_What this exercise asks_
1 > According to the article on the solar-powered sensor tag, what is the peak current the Tag4M requires at any time?
2 > Continue the article on the solar-powered sensor tag, starting right after its final sentence.

_Reading text_
-=-=-
This website uses cookies primarily for visitor analytics. Certain pages will ask you to fill in contact details to receive additional information. On these pages you have the option of having the site log your details for future visits. Indicating you want the site to remember your details will place a cookie on your device. To view our full cookie policy, please click here. You can also view it at any time by going to our Contact Us page.

A solar powered ‘Cloud’ instrument for Pachube

02 September 2010

A solar-powered, credit-card sized device is able to deliver its data directly to a targeted website through any commercially available access point or wireless router even in non-optimum lighting conditions

A recent application of the Cores Electronic Tag4M sensor tag proves the ability to run this low-power WiFi sensor tag from solar power and deliver readings to Pachube, which has emerged as one of the leading public web applications that enables people to share real time sensor data from objects, devices and spaces around the World. It is a combination of data-collection hardware and remote analysis/display software that utilises the Instrumentation Cloud, enabling users to read and control a sensor tag from anywhere in the World using any web-enabled device.

In some applications it is desirable to have the Tag4M tag powered by a solar cell in continuous operation. But how can energy be stored during the day to allow for use at night and supply enough current for WiFi communication sessions? In addition, the solar-power scheme’s overall size, complexity and cost must be sufficiently low to make it cost competitive with batteries.

Dr S Folea at the Technical University of Cluj-Napoca, Romania, researched the best way to meet the requirements of a sensor tag located in non-optimum lighting conditions but that nevertheless must provide data 24 hours a day. His design takes into consideration the power needed during the tag’s boot sequence, transmission period, measurement period and receiving period. The peak current required at any time is 210mA and the unit operates from 2V to 3.7Vdc. His final design powers the Tag4M from a solar cell connected to a capacitor array through a buck-boost converter, all augmented with a rechargeable lithium ion accumulator and a charger.
-=-=-
_Data extract_
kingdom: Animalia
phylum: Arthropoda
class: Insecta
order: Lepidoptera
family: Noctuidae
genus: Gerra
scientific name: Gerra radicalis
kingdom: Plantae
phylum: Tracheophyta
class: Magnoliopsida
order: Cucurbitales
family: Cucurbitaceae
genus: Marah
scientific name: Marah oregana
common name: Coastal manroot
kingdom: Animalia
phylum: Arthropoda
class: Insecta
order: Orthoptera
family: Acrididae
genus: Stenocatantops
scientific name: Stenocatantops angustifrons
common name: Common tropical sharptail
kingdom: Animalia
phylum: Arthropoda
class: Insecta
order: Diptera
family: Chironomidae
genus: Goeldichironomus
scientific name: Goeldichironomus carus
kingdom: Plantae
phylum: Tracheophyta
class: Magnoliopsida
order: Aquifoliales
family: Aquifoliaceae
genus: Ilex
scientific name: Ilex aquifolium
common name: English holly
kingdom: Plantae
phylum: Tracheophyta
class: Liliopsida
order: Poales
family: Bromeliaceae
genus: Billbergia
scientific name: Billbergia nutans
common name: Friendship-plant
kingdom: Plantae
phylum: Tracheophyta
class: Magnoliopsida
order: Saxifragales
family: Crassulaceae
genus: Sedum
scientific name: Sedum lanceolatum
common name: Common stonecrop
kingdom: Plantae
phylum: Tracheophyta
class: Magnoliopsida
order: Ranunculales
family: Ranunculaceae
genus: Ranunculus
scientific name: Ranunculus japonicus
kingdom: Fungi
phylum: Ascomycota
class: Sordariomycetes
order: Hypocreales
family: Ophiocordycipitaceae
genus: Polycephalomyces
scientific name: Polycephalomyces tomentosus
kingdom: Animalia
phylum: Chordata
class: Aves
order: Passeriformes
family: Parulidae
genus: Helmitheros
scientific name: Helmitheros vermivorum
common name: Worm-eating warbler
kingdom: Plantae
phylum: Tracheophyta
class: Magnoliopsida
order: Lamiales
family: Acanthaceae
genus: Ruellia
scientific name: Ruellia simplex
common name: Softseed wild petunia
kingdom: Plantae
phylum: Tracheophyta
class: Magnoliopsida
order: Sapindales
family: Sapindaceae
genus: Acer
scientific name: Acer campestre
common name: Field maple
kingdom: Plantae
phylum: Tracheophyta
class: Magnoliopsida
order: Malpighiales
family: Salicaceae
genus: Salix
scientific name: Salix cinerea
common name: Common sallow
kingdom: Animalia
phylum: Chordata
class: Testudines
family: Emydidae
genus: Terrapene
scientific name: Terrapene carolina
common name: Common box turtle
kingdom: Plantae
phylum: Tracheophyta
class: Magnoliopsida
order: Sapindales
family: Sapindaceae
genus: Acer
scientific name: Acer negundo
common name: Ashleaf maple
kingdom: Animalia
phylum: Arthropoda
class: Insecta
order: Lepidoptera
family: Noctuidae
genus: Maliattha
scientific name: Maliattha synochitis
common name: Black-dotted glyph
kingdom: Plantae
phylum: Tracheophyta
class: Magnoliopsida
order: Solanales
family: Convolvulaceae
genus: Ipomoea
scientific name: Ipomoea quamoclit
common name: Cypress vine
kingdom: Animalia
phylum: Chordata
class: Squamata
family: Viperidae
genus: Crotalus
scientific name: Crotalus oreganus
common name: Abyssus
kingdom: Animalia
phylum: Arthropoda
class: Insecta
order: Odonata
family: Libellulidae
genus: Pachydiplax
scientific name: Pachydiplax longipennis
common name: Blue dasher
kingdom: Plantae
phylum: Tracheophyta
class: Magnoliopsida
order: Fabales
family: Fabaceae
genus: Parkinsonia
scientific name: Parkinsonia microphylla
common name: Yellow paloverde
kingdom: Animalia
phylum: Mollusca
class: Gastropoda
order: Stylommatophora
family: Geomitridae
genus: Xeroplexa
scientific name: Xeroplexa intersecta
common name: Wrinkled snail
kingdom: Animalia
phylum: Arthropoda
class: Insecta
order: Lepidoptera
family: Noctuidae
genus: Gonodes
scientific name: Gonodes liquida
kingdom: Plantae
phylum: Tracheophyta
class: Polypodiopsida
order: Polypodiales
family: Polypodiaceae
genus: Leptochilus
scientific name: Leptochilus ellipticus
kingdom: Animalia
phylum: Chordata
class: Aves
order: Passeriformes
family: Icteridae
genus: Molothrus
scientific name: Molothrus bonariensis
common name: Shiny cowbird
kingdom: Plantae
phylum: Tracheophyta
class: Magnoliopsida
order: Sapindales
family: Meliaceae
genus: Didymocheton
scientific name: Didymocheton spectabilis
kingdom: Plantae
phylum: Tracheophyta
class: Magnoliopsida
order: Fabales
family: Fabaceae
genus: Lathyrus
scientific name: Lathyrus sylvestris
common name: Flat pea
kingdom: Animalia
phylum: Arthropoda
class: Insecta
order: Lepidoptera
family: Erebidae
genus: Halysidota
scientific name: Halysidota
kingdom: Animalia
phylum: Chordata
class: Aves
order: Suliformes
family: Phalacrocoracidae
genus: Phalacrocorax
-=-=-
_Answers for this exercise_
1 > 210mA

2 >
Read data values over the web
This set-up is more than a theoretical concept; it provides real-time feeds of temperature, pressure and humidity data as well as key system parameters on the tag itself, including solar-cell voltage and sleep time, through the Pachube website. While Cores Electronic provides the Tag4M Web Page Instrument (WPI), which allows designers to create their own WPIs that accept and display sensor tag information, public services such as Pachube are becoming increasingly popular as an alternative to developing a WPI.

In order to send sensor data to Pachube, it must be bundled into a script written in EEML (Extended Environments Markup Language), a protocol for sharing sensor data between remote responsive environments, both physical and virtual. In this case, an application running on a local PC reads sensor data from Tag4M over a wireless link, bundles the data into an EEML script in a format Pachube understands and sends it using TCP/IP write commands to the Internet and the Pachube website.

Finally, the Pachube website captures the data and posts it on a feed that is visible to anyone who logs on to that particular web page. In order to eliminate the PC in this process, Cores Electronic is developing a special Tag4M Pachube version with an onboard processor that will create the EEML script and send this feed through an access point directly to the Pachube website for display.

Users anywhere in the World can examine the sensor data and, if the set-up allows it, they are also able to send commands to digital I/O on the sensor tag. In this case, the experiment is running in Cluj-Napoca, Romania, the web page is hosted in London and users with a web browser anywhere in the world can access it.
 
Because it takes advantage of RFID technology, this small, credit-card sized measurement board (also called a WiFi tag) contains everything needed for true remote standalone operation. It starts with a WiFi radio chip that communicates with a nearby wireless access point, provides measurement circuitry including an A/D and digital I/O, and its CPU controls the operations of those subsystems as well as executing user measurement and control scripts. In addition, extremely low power consumption means that, depending on the frequency of wake-up periods, a tag can operate on a small battery or even from solar power.

Tag4M is supplied and supported by Adept Scientific in the UK, Ireland, Germany, Scandinavia and the Nordic countries.


Contact Details and Archive...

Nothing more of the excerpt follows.